A 16ª Vara Federal na Paraíba condenou um homem pelo crime de transfobia, em sentença proferida em 19 de setembro de 2025. A decisão atendeu ao pedido do Ministério Público Federal (MPF), que havia ajuizado ação penal com base na Lei nº 7.716/1989 (Lei do Racismo).
A condenação decorreu de comentários discriminatórios publicados pelo réu em seu perfil no Instagram, em 9 de dezembro de 2021, após o assassinato de uma mulher trans em João Pessoa (PB). Segundo a denúncia e a sentença, as manifestações configuraram discurso de ódio direcionado à comunidade LGBTQIA+, ao desqualificar a identidade de gênero da vítima e tratar sua morte como consequência de supostos comportamentos reprováveis.
Entre as mensagens reproduzidas na rede social estavam: “no mínimo estava com envolvimento em safadeza e coisa errada” e “Oxe e existe mulher trans? Nunca na face da terra. Ou você nasce mulher ou homem”.
A sentença destacou que os comentários publicados pelo réu em rede social tiveram como alvo a identidade de gênero da vítima. Conforme a decisão, o uso das expressões “safadeza” e “coisa errada”, no contexto em que foram empregadas, assumiram conotação de “indecência” ou “depravação” e traduziram desprezo e desumanização, como se a morte fosse uma punição pela condição da vítima.
A defesa alegou que o acusado teria feito referência à criminalidade comum na região de Tambaú e Manaíra (bairros da capital paraibana). O argumento, no entanto, foi rejeitado pela Justiça, que ressaltou não haver qualquer indicação nos comentários de que o réu se referia a crimes violentos em determinada localidade da cidade.
Em outro trecho, a sentença observou que o réu afirmou em juízo que a vítima teria vindo de outra cidade para realizar programas na orla da capital. A Justiça concluiu que, ao difundir essa versão, o acusado buscou reduzir a empatia em relação à vítima e associar sua morte a escolhas pessoais, sem dirigir qualquer reprovação ao autor do homicídio.
“Nenhuma palavra dirigida contra o homem que a esfaqueou e a deixou agonizando na calçada, afinal, em relação ao assassino, a identidade de gênero não estava posta”, consignou a sentença.

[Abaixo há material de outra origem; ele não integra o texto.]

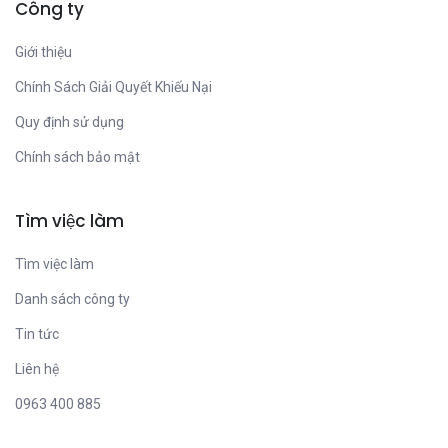
Công ty
Giới thiệu
Chính Sách Giải Quyết Khiếu Nại
Quy định sử dụng
Chính sách bảo mật
Tìm việc làm
Tìm việc làm
Danh sách công ty
Tin tức
Liên hệ
0963 400 885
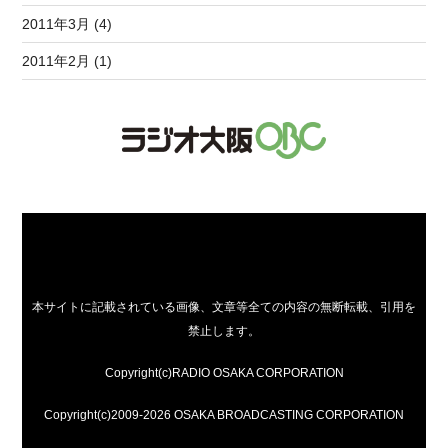
2011年3月 (4)
2011年2月 (1)
本サイトに記載されている画像、文章等全ての内容の無断転載、引用を
禁止します。
Copyright(c)RADIO OSAKA CORPORATION
Copyright(c)2009-2026 OSAKA BROADCASTING CORPORATION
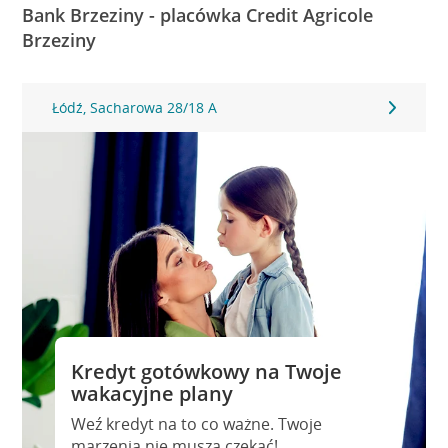
Bank Brzeziny - placówka Credit Agricole
Brzeziny
Łódź, Sacharowa 28/18 A
Kredyt gotówkowy na Twoje
wakacyjne plany
Weź kredyt na to co ważne. Twoje
marzenia nie muszą czekać!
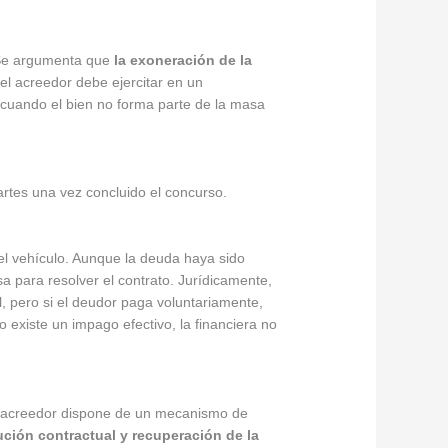
. Se argumenta que
la exoneración de la
el acreedor debe ejercitar en un
 cuando el bien no forma parte de la masa
partes una vez concluido el concurso.
el vehículo. Aunque la deuda haya sido
a para resolver el contrato. Jurídicamente,
al, pero si el deudor paga voluntariamente,
 existe un impago efectivo, la financiera no
, el acreedor dispone de un mecanismo de
ución contractual y recuperación de la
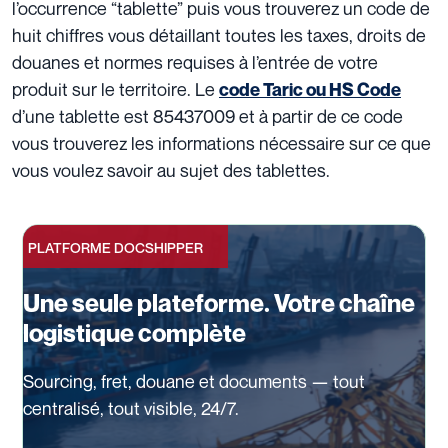
l’occurrence “tablette” puis vous trouverez un code de
huit chiffres vous détaillant toutes les taxes, droits de
douanes et normes requises à l’entrée de votre
produit sur le territoire. Le
code Taric ou HS Code
d’une tablette est 85437009 et à partir de ce code
vous trouverez les informations nécessaire sur ce que
vous voulez savoir au sujet des tablettes.
PLATFORME DOCSHIPPER
Une seule plateforme. Votre chaîne
logistique complète
Sourcing, fret, douane et documents — tout
centralisé, tout visible, 24/7.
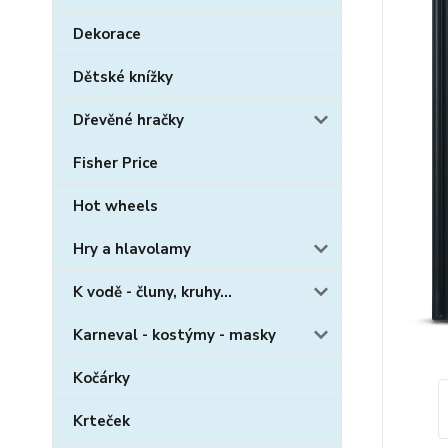
Dekorace
Dětské knížky
Dřevěné hračky
Fisher Price
Hot wheels
Hry a hlavolamy
K vodě - čluny, kruhy...
Karneval - kostýmy - masky
Kočárky
Krteček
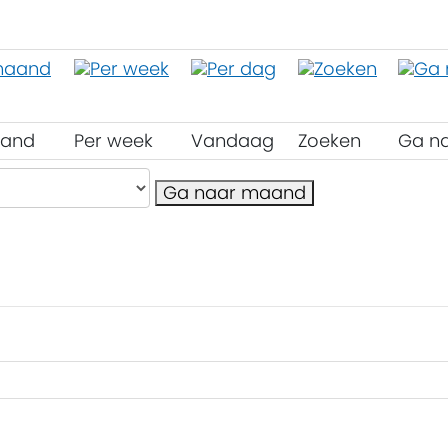
aand
Per week
Vandaag
Zoeken
Ga n
Ga naar maand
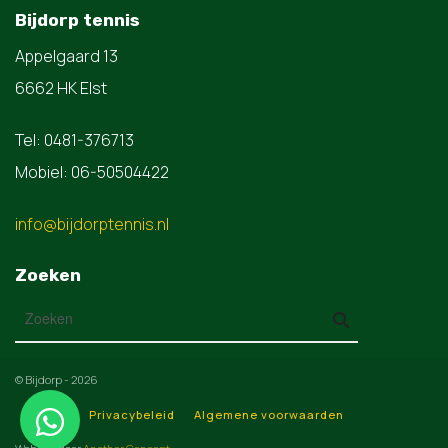
Bijdorp tennis
Appelgaard 13
6662 HK Elst
Tel: 0481-376713
Mobiel: 06-50504422
info@bijdorptennis.nl
Zoeken
© Bijdorp - 2026
Privacybeleid
Algemene voorwaarden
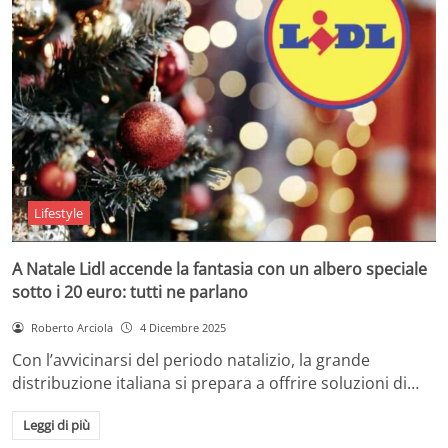
Lifestyle
A Natale Lidl accende la fantasia con un albero speciale
sotto i 20 euro: tutti ne parlano
Roberto Arciola
4 Dicembre 2025
Con l’avvicinarsi del periodo natalizio, la grande
distribuzione italiana si prepara a offrire soluzioni di…
Leggi di più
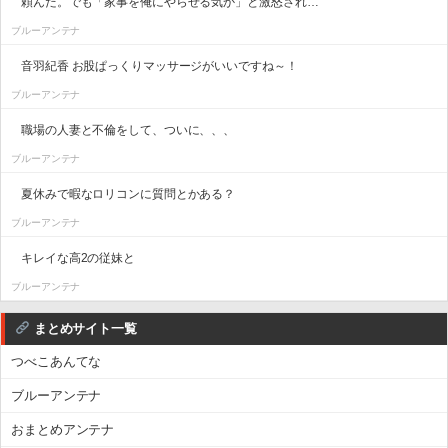
頼んだ。でも「家事を俺にやらせる気か」と激怒され…
ブルーアンテナ
音羽紀香 お股ぱっくりマッサージがいいですね～！
ブルーアンテナ
職場の人妻と不倫をして、ついに、、、
ブルーアンテナ
夏休みで暇なロリコンに質問とかある？
ブルーアンテナ
キレイな高2の従妹と
ブルーアンテナ
まとめサイト一覧
つべこあんてな
ブルーアンテナ
おまとめアンテナ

A decisão também registrou que o desprezo manifestado pelo réu decorreu do pertencimento da vítima a um grupo historicamente vulnerável. Esse tipo de manifestação, assinalou a Justiça Federal, contribui para a reprodução de estereótipos negativos sobre mulheres trans e reforça a sua exclusão social.
“Esse veneno, gota a gota, dissemina e reforça a subalternização, e dificulta que esse grupo seja compreendido como sujeito de iguais direitos”, afirma trecho da sentença.
No interrogatório, o réu reconheceu saber que o conceito de identidade de gênero vai além da biologia e que pessoas trans têm direito de se identificar de acordo com sua convicção pessoal. Apesar disso, no comentário publicado, ironizou e negou essa identidade, reforçando preconceitos dirigidos ao grupo.
A sentença ainda observou que a testemunha de defesa confirmou o bom convívio do acusado com pessoas de grupos vulneráveis, mas ressaltou que “não são incomuns os casos de pessoas que possuem bom convívio com amigos e familiares de grupos vulneráveis, mas que nas redes sociais, sentindo-se protegidas pelo distanciamento do mundo real, expressam intolerância e preconceito, de modo a revelar que a aceitação da diferença é superficial”.
Por fim, a Justiça Federal afastou a tese de desclassificação da conduta criminosa para injúria racial. Segundo a decisão, não há possibilidade de aplicação desse tipo penal porque pessoas falecidas não podem figurar como sujeitos passivos do crime. A conduta do réu, destacou a sentença, foi dirigida não apenas à vítima do homicídio, mas ao conjunto das mulheres trans, alvo de hostilidade em razão de sua identidade de gênero.
A sentença fixou a pena definitiva do réu em dois anos de reclusão e dez dias-multa, pela prática do crime de transfobia (artigo 20, caput e § 2º, da Lei nº 7.716/1989). A pena privativa de liberdade foi substituída por duas medidas restritivas de direitos: pagamento de R$ 3 mil e prestação de serviços à comunidade, à razão de uma hora de serviço por dia de condenação.
O réu poderá recorrer em liberdade, uma vez que não foi decretada prisão preventiva.
O MPF recorreu da decisão para que a pena seja reavaliada à luz da gravidade do crime e dos objetivos previstos em lei.